Tappa a Salerno del poetry slam

Burbank: «Vi racconto la vita quotidiana»

“Sono un poeta o faccio il poeta, non lo so”. Questo il dilemma con il quale Alessandro Burbank, classe 1988, veneziano di nascita e “divulgatore di poesia” per missione, così come egli stesso ama definirsi, aprirà la sua performance in programma al Museo archeologico provinciale di Salerno, dove domani si fermerà il suo “Finchè non trovo un lavoro tour”,partito lo scorso gennaio da Trento.

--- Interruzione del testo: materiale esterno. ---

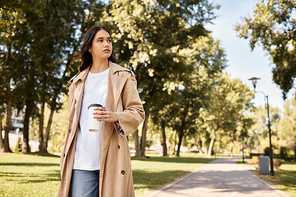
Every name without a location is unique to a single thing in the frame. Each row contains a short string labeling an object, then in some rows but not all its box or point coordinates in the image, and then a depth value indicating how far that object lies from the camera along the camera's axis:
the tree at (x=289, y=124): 42.72
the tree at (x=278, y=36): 14.37
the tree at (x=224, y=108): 42.73
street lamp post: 18.90
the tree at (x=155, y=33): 17.58
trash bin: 16.64
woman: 2.08
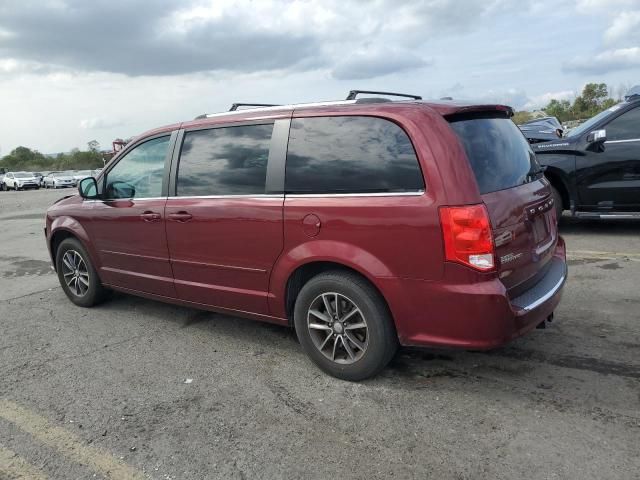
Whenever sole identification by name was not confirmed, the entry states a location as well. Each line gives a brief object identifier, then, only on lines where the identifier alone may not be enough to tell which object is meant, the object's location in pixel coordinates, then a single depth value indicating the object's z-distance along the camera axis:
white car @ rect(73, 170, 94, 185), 39.56
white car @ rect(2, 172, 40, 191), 40.06
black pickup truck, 7.20
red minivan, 3.12
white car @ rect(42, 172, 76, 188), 38.81
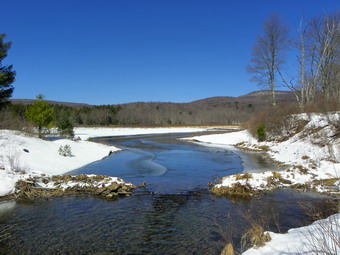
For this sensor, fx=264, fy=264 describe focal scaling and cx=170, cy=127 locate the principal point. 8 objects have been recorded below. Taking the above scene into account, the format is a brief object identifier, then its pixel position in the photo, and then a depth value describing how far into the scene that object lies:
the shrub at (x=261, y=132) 29.98
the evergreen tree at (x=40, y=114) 29.12
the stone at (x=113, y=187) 11.22
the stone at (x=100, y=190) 11.16
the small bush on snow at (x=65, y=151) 20.14
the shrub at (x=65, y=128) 32.41
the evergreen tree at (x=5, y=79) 24.48
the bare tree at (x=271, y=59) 31.78
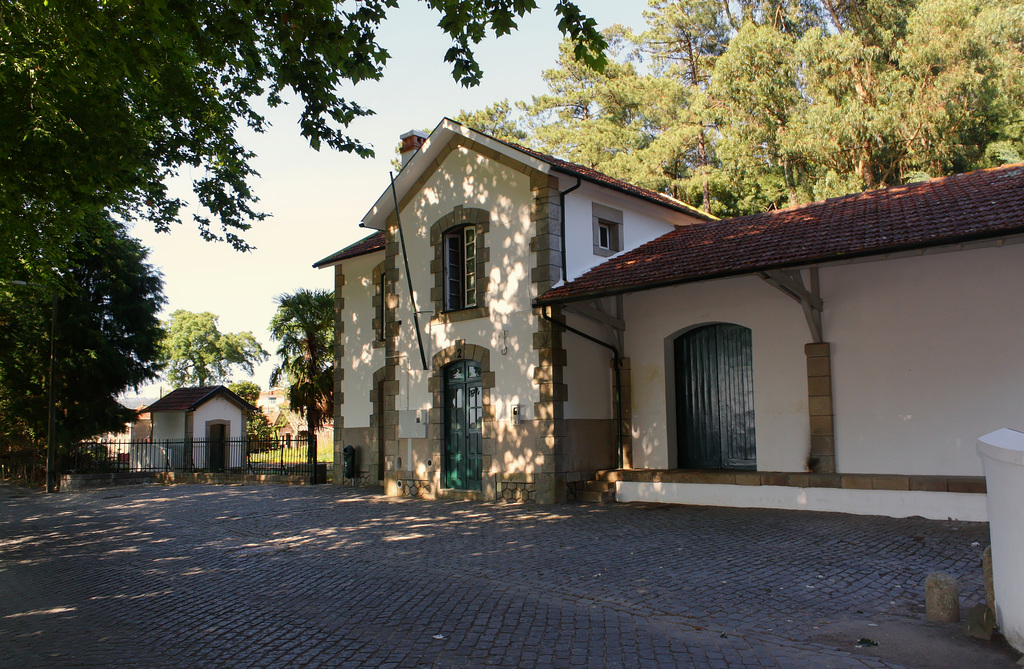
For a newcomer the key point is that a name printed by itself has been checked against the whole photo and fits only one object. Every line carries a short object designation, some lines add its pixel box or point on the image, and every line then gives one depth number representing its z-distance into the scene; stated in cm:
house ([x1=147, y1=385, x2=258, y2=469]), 2464
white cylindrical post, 460
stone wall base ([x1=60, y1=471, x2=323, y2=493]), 2017
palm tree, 2373
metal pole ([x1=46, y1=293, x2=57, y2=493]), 2005
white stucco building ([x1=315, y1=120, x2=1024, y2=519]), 1027
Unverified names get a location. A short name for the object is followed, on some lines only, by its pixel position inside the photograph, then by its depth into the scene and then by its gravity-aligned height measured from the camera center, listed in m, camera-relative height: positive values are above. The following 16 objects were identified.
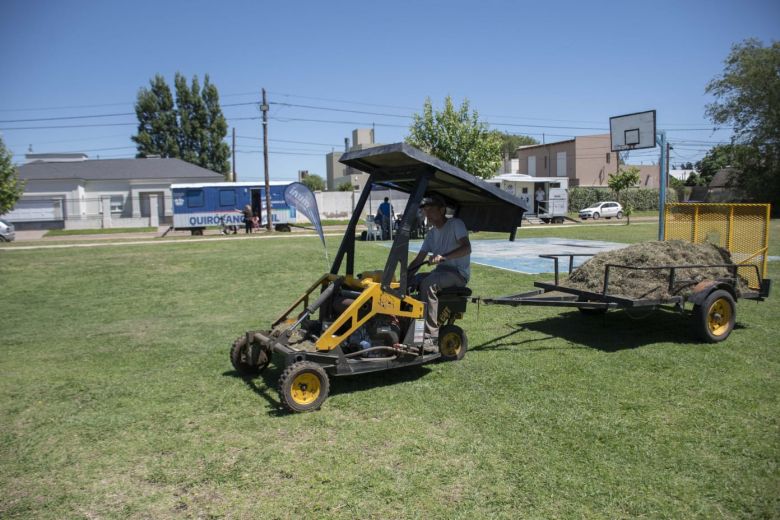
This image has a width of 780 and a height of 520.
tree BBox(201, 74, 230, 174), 65.62 +10.27
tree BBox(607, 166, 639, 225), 49.62 +3.31
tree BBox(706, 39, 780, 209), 48.22 +9.14
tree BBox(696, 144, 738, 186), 77.09 +7.18
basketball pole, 18.08 +1.57
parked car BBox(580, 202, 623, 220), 44.59 +0.55
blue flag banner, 6.09 +0.22
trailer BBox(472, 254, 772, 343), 6.86 -1.03
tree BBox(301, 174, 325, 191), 81.20 +5.70
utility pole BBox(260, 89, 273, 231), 33.88 +2.34
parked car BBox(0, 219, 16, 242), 30.14 -0.53
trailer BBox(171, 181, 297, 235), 34.06 +1.02
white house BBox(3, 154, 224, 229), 42.94 +2.43
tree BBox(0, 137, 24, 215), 28.34 +1.97
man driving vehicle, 6.12 -0.42
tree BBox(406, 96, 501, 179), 40.59 +5.91
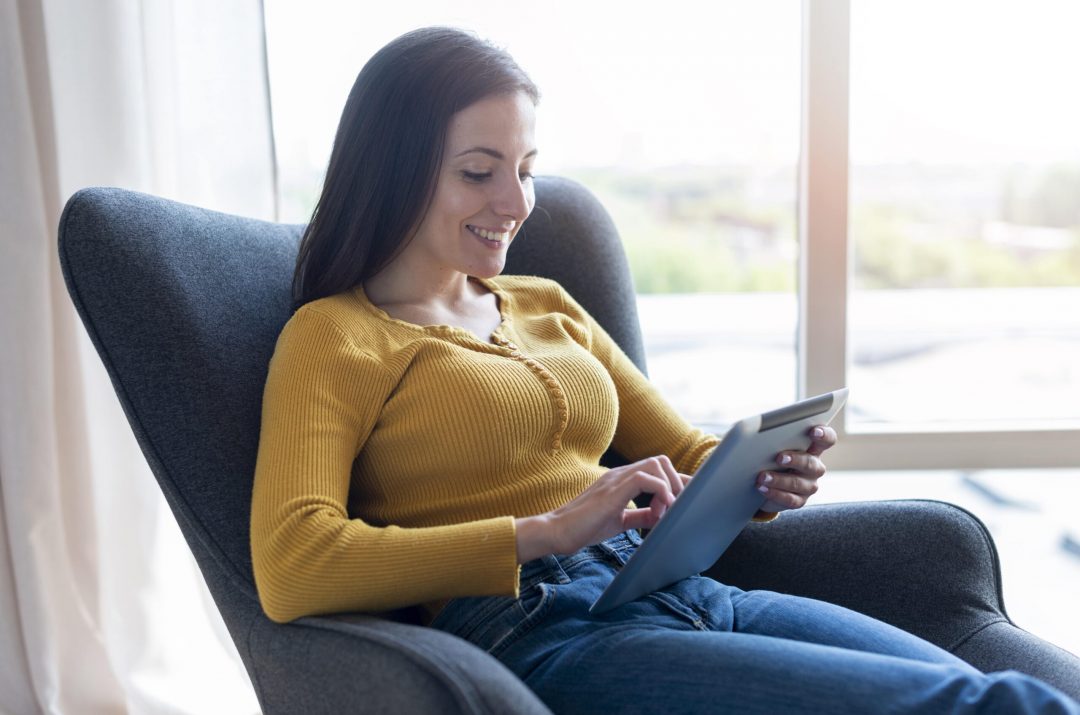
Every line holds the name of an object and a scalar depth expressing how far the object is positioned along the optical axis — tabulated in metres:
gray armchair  0.94
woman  1.00
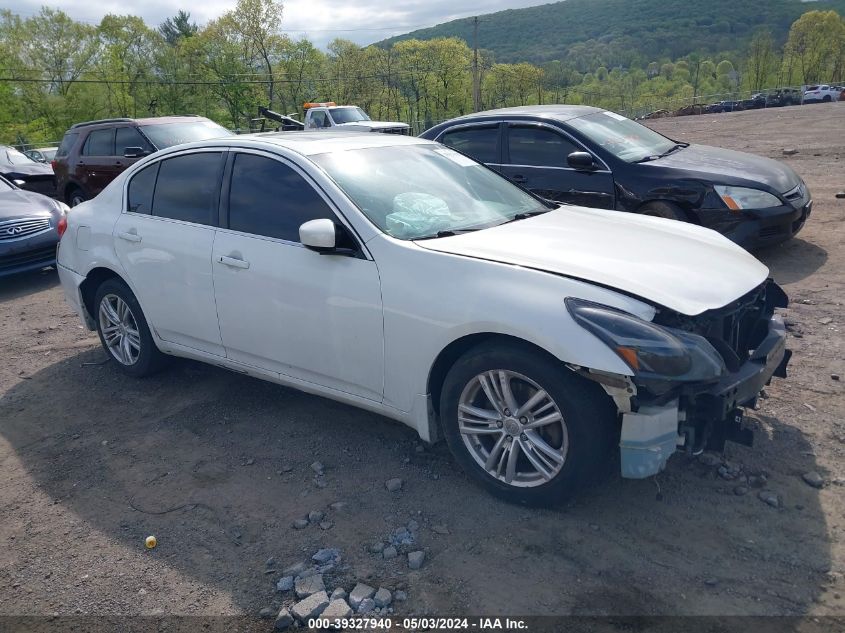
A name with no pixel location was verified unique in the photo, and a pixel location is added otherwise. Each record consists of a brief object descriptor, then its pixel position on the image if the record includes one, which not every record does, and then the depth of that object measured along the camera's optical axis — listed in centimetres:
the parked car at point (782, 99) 4466
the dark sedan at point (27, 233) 852
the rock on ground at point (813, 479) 340
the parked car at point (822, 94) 4362
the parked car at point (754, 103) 4519
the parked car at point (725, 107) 4653
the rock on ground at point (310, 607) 274
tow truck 2103
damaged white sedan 302
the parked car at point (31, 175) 1285
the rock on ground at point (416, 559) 300
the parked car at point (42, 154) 2500
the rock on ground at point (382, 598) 279
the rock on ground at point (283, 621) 273
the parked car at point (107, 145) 1138
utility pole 5062
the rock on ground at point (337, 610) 274
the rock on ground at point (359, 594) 280
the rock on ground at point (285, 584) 293
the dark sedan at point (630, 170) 677
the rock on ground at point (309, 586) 287
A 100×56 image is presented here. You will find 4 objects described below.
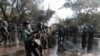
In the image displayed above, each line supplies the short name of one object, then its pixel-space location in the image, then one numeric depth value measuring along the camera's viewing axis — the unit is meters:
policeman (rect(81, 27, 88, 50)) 4.89
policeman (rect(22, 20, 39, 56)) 2.05
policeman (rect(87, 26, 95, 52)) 4.36
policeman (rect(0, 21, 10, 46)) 4.79
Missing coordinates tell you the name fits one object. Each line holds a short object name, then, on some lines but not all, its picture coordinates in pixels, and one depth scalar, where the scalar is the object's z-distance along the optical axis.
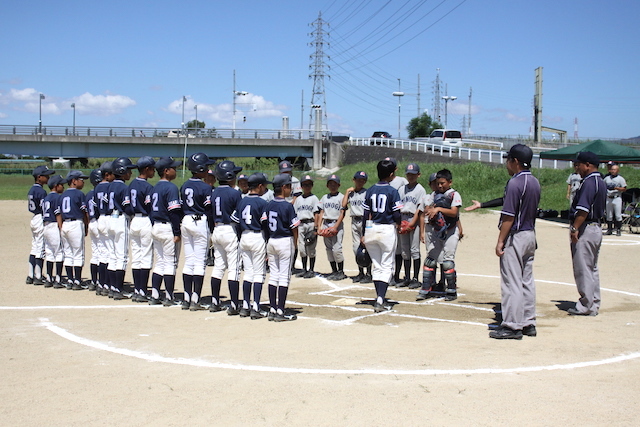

A metà strada tra viaggio poetico e racconto goliardico, entrambi affrontati con una leggerezza che richiama quella raccomandata dal Calvino delle “Lezioni americane”, il monologo di Burbank si annuncia come uno spettacolo al contempo classico e demenziale, dissacrante ma pieno di compassione. Che sta raggiungendo le città d’Italia grazie a una singolare sponsorizzazione, quella di Flixbus – «Ho scritto a FlixBus per vedere cosa poteva propormi dato che per risparmiare avrei usato i loro mezzi. Mi hanno dato 1000 buoni da 5 euro l’uno», racconta - servizio privato ultimamente messo a repentaglio dal decreto Milleproroghe ma per fortuna sopravvissuto.

In cosa consiste la sua performance?

Leggerò i miei scritti dopo una presentazione, in modo che il pubblico partecipi e sia trasportato all’interno dei contenuti dei testi. Parlerò di precariato, di artisti, di poesia, di vita quotidiana. Senza nascondere la ricerca formale, senza abbandonare il passato.

Il pubblico, nelle prime tappe del tour, come ha reagito a questi spettacoli che potremmo definire anacronistici rispetto ai tempi frenetici in cui viviamo? Per di più portati avanti da un ragazzo di nemmeno trent’anni...

Il pubblico rimane sorpreso ogni volta perché non sa cosa aspettarsi da una lettura di poesie quindi l’approccio è caratterizzato dalla curiosità. Il pubblico sarà veramente maturo quando tutta la scena poetica costruirà una sua scena. Per questo bisogna darci dentro. L’epoca in cui siamo, però, nasconde dei lati positivi. È molto più facile “leggersi” e tenersi in contatto. È molto più facile scoprirsi e collaborare, per via di Internet e dei social. Basterebbe però trovare una chiave divulgativa idonea. E questo può avvenire, a mio parere, solamente esponendosi. Anche coi rischi che può comportare. Questo è quello che cercano di fare i poetry slam.

Chi l’ha fatta appassionare alla poesia?

Giorgio Baffo è stato il primo poeta che abbia mai letto. Ora ho altri autori di riferimenti ma lui mi ha aperto un mondo, la sua è una poesia scherzosa ma di satira sociale, una poesia con dei messaggi, che incontra il pubblico.

Come attirarli i ventenni di ora verso qualcosa che non sia il tronista di turno propinato dalla tv? Come si fa, secondo lei, a far loro scoprire la poesia?

L’unico modo che abbiamo per fargliela conoscere è andarli a cercare i giovani, è l’entusiasmo che li attira, ne vengono contagiati. E per questo che punto alla divulgazione, l’unica arma per ottenere la comprensione del pubblico. Sono convinto che quella che sto conducendo sia un strada percorribile. Verso una cultura dell’ascolto. Molti giovani che avrebbero la vocazione per la scrittura in versi spesso ne sono spaventati. E spesso invece ricalcano i luoghi comuni. Non si leggono fra loro, non si ascoltano. E questo fatto non ha precedenti.

Da dove trae ispirazione per i suoi scritti?

Da quello che vedo per strada e il paradosso in generale, dalla distanza che le persone mettono tra le cose; solo per il fatto che sono a duemila chilometri di distanza non si interessano di alcuni avvenimenti, invece il poeta può aiutare le persone a immaginare, ad accorciare le distanze, a immedesimarsi.